Casino démine la question de l’apparence physique

A travers un guide managérial ultrapédagogique, Casino entend déconstruire les stéréotypes et vaincre les préjugés sur l’apparence. Témoignages d’Yves Desjacques, DRH de Casino, et de Mansour Zoberi, directeur de la diversité

 

Casino-demine-la-question-de-l-apparence-physique

Chaque jour, des remarques désobligeantes liées à l’apparence d’autrui fusent dans l’entreprise. « C’est une blonde » – sous entendue idiote -, « il est tatoué » – donc marginal et difficilement gérable -, « elle est obèse » – donc molle, etc.
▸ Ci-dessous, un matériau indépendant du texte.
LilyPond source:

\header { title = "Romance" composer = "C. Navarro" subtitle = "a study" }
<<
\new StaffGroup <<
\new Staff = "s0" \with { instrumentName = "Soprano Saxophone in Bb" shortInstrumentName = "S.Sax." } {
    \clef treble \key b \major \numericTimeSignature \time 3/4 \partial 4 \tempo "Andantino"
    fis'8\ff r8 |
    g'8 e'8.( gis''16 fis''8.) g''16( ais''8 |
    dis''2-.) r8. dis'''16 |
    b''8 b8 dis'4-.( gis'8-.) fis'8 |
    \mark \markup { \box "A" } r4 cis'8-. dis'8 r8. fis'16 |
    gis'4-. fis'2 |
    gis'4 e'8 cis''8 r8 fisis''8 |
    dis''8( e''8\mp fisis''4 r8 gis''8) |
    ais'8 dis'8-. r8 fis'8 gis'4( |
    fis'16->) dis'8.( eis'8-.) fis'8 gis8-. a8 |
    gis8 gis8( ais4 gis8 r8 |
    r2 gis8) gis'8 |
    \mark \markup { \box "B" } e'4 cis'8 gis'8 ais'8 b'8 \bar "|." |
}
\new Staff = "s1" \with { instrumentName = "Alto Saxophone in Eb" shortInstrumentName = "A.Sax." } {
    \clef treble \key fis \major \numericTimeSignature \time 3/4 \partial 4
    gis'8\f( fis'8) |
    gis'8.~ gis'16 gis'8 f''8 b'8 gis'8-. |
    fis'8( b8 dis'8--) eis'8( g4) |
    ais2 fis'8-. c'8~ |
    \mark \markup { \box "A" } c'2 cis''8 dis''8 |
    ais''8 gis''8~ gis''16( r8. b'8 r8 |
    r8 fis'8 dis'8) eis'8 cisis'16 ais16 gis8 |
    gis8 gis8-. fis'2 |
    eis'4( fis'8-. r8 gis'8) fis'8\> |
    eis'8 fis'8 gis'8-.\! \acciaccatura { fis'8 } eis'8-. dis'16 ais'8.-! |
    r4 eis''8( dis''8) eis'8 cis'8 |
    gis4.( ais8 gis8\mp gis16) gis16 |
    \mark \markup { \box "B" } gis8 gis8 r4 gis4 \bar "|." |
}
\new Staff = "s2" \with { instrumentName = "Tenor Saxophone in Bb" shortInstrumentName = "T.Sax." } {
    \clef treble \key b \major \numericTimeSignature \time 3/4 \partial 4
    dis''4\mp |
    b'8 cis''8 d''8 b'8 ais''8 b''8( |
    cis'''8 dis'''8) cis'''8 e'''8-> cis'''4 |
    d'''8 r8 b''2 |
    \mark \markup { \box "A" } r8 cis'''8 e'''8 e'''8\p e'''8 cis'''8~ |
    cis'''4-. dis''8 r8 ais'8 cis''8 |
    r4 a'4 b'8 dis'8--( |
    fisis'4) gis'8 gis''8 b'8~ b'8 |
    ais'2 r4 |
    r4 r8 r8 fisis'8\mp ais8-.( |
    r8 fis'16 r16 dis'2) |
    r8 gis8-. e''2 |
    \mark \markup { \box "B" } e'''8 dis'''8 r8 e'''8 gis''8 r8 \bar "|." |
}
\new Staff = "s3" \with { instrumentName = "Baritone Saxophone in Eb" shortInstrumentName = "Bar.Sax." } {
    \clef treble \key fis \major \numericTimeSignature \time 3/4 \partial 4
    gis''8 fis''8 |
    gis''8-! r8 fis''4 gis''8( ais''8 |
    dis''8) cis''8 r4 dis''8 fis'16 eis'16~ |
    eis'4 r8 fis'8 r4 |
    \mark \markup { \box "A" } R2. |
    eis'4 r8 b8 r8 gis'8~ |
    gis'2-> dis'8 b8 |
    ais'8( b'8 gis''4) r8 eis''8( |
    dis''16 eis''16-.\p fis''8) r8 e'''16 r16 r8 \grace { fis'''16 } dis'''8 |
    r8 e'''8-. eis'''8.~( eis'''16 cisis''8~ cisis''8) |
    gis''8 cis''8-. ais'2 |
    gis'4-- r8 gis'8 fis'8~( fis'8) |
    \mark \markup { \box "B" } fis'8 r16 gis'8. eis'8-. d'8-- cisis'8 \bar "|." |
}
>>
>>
Formulées à la machine à café ou au détour d’un couloir, si ces jugements à l’emporte-pièce n’ont pas d’impact direct sur les carrières, « leur banalisation nuit au bien-vivre ensemble », lâche Yves Desjacques, directeur des ressources humaines de Casino. « Nous n’avons pas enregistré de réclamations liées à l’apparence physique », précise Mansour Zoberi, directeur de la promotion de la diversité et de la solidarité du groupe, « mais cela ne signifie pas que le sujet n’existe pas ».

Impact sur la carrière

Garant d’une politique de promotion de la diversité et de l’égalité des chances assumée et réaffirmée, le DRH estime qu’il est de sa responsabilité de rappeler le cadre de la loi et le nécessaire respect dû à chaque collaborateur : « De la même façon qu’il est interdit de voler, les propos jugés hors jeu, discriminatoires, les plaisanteries déplacées doivent être pointés et si besoin sanctionnés. »

Si ce guide managérial contient une « to do list » à destination des managers aux prises avec un recrutement délicat, leur rappelant notamment les formulations à éviter, la vocation de cet opus est plus large. « Ce livret répond à la juste perception de tous les salariés, conscients que leurs caractéristiques propres (poids, taille, physique, style vestimentaire, etc.) ont une incidence sur leur évolution professionnelle », révèle Yves Desjacques. A l’appui de ses dires, une enquête interne, menée auprès de 500 collaborateurs, qui a recensé toutes les situations vécues et intériorisées. Surprise, un problème d’acné, de dentition ou une dégradation physique est perçu comme une embûche potentielle à leur évaluation. « Par groupes de travail – qui ont associé collaborateurs, correspondants diversité, managers et experts d’IMS Entreprendre pour la Cité -, nous avons donc arbitré entre les sujets que nous allions développer dans le guide et le vocabulaire que nous allions choisir », précise Mansour Zoberi.

Illustré par le dessinateur Chéreau, le guide s’attarde ainsi longuement sur la définition des termes stéréotype et préjugé et liste les plus courants : la beauté assimilée à l’intelligence, le handicap associé à la lenteur, le poids trahissant un manque de volonté, etc. A l’aide de quelques chiffres, il démontre l’impact concret de ces discriminations. Exemple avec les femmes obèses, moins souvent recrutées que les autres, assignées à des tâches subalternes et subissant une « pénalité » salariale de 15 %. Mêmes conséquences pour les personnes jugées « laides ». « Les stéréotypes fonctionnent comme des filtres psychiques qui conduisent à négliger toute information contraire », insiste le livret qui cherche à éveiller les consciences.

Distribué actuellement aux 5.000 managers du groupe, à charge pour eux de le commenter en réunion d’équipe, ce guide, sans équivalent, tombe à pic. « Avec la crise, le risque d’un relâchement sur les enjeux de la diversité ne doit pas être sous-estimé », constate Matthieu Riché, directeur de la RSE. Les chiffres du Défenseur des droits le confirment : lorsque les temps se font plus durs, les bonnes intentions en termes d’égalité reculent. « La promotion d’un management bienveillant nous a semblé nécessaire, car lorsque le stress augmente, la motivation baisse, c’est mécanique », observe Yves Desjacques.

Rappeler page après page que le collaborateur ne doit être apprécié qu’à travers ses seules aptitudes professionnelles présentait toutefois un risque, celui de surligner les manquements quotidiens des managers. Un argument qu’Yves Desjacques balaye d’un revers de main : « Il ne s’agit pas de pointer les déficiences managériales mais de faire comprendre que de l’apparence – autant que l’origine, le sexe, le handicap, l’orientation sexuelle ou les convictions religieuses – ne doivent en aucun cas filtrer le jugement. »

À noter
Casino n’en est pas à son coup d’essai sur les guides didactiques. Après « Gérer la diversité religieuse en entreprise » (2010), et « L’orientation sexuelle et l’identité de genre » (2013), le groupe a publié à strict usage interne « Promotion de la diversité » (2014).